Jonathan Marron: On the NHS side, we need a consistent service offer across the country, which includes everybody having crisis services, forensic services able to deal with those and intensive support available. In social care, some areas of the country have very effective markets in provision of high-quality independent living. Other areas are further behind.

The challenges in each place are different. The question is whether we can work with each of the 48 partnerships to get a clear and consistent offer. If you look to some areas of the country, we have good services already with low numbers of beds, effective community services. Other areas have more to do. That is the challenge: how we get everybody to that level.

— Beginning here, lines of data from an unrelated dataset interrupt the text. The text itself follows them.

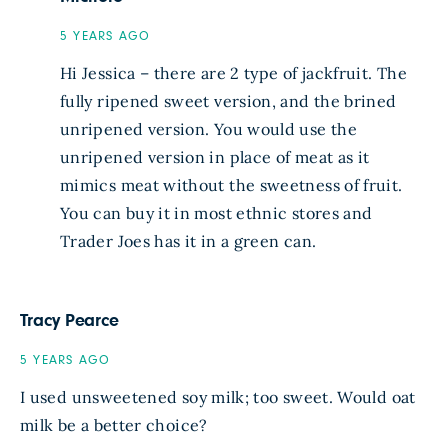
5 YEARS AGO
Hi Jessica – there are 2 type of jackfruit. The
fully ripened sweet version, and the brined
unripened version. You would use the
unripened version in place of meat as it
mimics meat without the sweetness of fruit.
You can buy it in most ethnic stores and
Trader Joes has it in a green can.
Tracy Pearce
5 YEARS AGO
I used unsweetened soy milk; too sweet. Would oat
milk be a better choice?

Chair: It certainly seems to me that I hear endlessly of parents who are asking for an assessment, and it takes weeks or months to get one because the services are just not fully funded enough to deal with the demand. Then, when they get the assessment, they take ages to get the services, because again they are not fully funded enough.

We hear from GPs that they are afraid to ask the questions they know they need to ask, because once they get the answer there is nothing they feel they can do about it without pointing somebody in the direction of a cash-starved system where they are going to have to wait and wait. Is that your sense as well?

Caroline Dinenage: I am very clear that the health system is not cash-starved. We are putting an extra £20.5 billion a year into the NHS. It is the biggest increase in NHS funding, but what will make a difference is having this as a clinical priority. Learning disabilities and autism are now both clinical priorities for NHS England. They have not been previously, and that is going to be a real game changer.

We are reviewing the autism strategy. You will be aware that the Autism Act was the first and remains the only condition-specific piece of legislation in British law. It was introduced by my brilliant colleague Cheryl Gillan, and she is dedicated to continuing this work. This year, because it is the 10th anniversary of the Autism Act, we are reviewing the strategy and looking at where there are issues and where more needs to be done. That is one of the reasons we had this meeting this morning.

There are some really key things that you have mentioned. One of them is the time between referral and diagnosis. We have heard horror stories that sometimes that can take years. We are setting a clear target of three months. For the first time ever, we are collecting that data. We have been collecting it since last April. From this April, we will be able to publish those delays and hold to account trusts that are not providing that swift diagnosis.

For some parents whose children have low-level needs, having a diagnosis in itself is sufficient, so they can access some of the great community facilities and amazing voluntary sector organisations that are available. For others, that will need to trigger a whole range of other support services, but you need that diagnosis in order to achieve it.

Chair: Can I thank you both very much indeed? This is a 365daysayear issue, but in the week in which we are all focusing on autism, it is very opportune for you to have come along and explained so clearly what you are working on. Thank you very much indeed for your explanation and the work you are both doing on this important issue.

Caroline Dinenage: Thank you for having us.